Another hypothesis is that it’s possible our tab unloading sometimes kicks in a fraction too late and finds the tabs in a state where they can’t even be safely unloaded any more.įor example, unloading a tab requires a garbage collection pass over its JavaScript heap. With tab unloading, this event is fired after all possible unloadable tabs have been unloaded.
#Mozilla crash reporter everytime i close firefox windows
Before tab unloading was introduced, Firefox already responded to Windows memory-pressure by triggering an internal memory-pressure event, allowing subsystems to reduce their memory use. The increase in OOM crashes, also very counter-intuitive, is harder to explain. Much like in the archetypal example of the Allied WWII bombers with bullet holes, browser sessions that had such high memory usage would have crashed and burned in the past, but are now able to survive by unloading tabs just before hitting the critical threshold. The latter may seem very counter-intuitive, but is easily explained by survivorship bias. We also found that average memory usage of the browser increased. Most encouragingly, people who had tab unloading enabled were able to use the browser for longer periods of time. Of those remaining crashes, we saw an increase in OOM crashes. However, after the month-long experiment, we found an overall significant decrease in browser crashes and content process crashes. With our experiment on the Nightly channel, we hoped to see a decrease in the number of OOM crashes hit by our users. We’ll continue to monitor the results as the feature ships in Firefox 93. We’ve seen encouraging results with that experiment. Recently we have been conducting an experiment on our Nightly channel to monitor how tab unloading affects browser use and the number of crashes our users encounter. We have now approached the problem again by refining our low-memory detection and tab selection algorithm and narrowing the action to the case where we are sure we’re providing a user benefit: if the browser is about to crash. We have experimented with tab unloading on Windows in the past, but a problem we could not get past was that finding a balance between decreasing the browser’s memory usage and annoying the user because there’s a slight delay as the tab gets reloaded, is a rather difficult exercise, and we never got satisfactory results. Firefox is now better at surviving these situations. And of course, there are the tab hoarders, (no judgement here).

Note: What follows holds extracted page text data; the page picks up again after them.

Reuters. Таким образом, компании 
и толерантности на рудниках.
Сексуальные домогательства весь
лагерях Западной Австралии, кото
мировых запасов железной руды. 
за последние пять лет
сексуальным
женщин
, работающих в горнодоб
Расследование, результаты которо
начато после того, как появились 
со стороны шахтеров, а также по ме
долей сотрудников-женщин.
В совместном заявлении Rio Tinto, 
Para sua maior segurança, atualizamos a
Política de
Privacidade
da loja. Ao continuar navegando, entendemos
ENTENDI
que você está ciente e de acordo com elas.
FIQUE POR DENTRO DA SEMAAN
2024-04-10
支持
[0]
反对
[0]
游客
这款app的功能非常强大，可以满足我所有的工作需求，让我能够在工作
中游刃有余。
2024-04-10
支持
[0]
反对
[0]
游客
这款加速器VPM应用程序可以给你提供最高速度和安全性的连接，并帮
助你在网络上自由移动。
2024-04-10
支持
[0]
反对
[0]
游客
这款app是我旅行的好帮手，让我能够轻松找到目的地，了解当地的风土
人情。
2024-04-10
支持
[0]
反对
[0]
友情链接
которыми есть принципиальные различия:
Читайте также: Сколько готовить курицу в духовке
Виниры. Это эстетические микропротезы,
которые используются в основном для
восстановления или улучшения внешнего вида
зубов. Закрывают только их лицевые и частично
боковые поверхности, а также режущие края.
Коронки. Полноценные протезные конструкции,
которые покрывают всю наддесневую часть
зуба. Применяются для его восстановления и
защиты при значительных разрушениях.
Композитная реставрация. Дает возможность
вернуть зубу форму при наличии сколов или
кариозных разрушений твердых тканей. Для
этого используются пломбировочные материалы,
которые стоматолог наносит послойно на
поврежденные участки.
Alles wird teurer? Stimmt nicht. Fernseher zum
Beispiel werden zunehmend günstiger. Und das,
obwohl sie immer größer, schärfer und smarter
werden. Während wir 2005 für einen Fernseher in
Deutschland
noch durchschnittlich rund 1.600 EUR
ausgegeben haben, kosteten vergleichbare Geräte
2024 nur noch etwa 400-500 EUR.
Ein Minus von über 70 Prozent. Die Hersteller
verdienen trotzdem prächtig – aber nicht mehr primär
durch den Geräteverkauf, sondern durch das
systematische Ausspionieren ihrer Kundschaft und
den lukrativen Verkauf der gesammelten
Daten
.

Or perhaps those users simply trying to play a memory-intensive game or using a website that goes a little crazy. We believe this may especially benefit people who are doing heavy browsing work with many tabs on resource-constrained machines. Unloading tabs allows Firefox to save memory leading to fewer crashes and avoids the associated interruption in using the browser. On Windows, out-of-memory (OOM) situations are responsible for a significant number of the browser and content process crashes reported by our users. The tab’s scroll position and form data are restored just like when the browser is restarted with the restore previous windows browser option. When a tab is unloaded, the tab remains in the tab bar and will be automatically reloaded when it is next selected. This feature is currently enabled on Windows and will be deployed later for macOS and Linux as well. Starting with Firefox 93, Firefox will monitor available system memory and, should it ever become so critically low that a crash is imminent, Firefox will respond by unloading memory-heavy but not actively used tabs.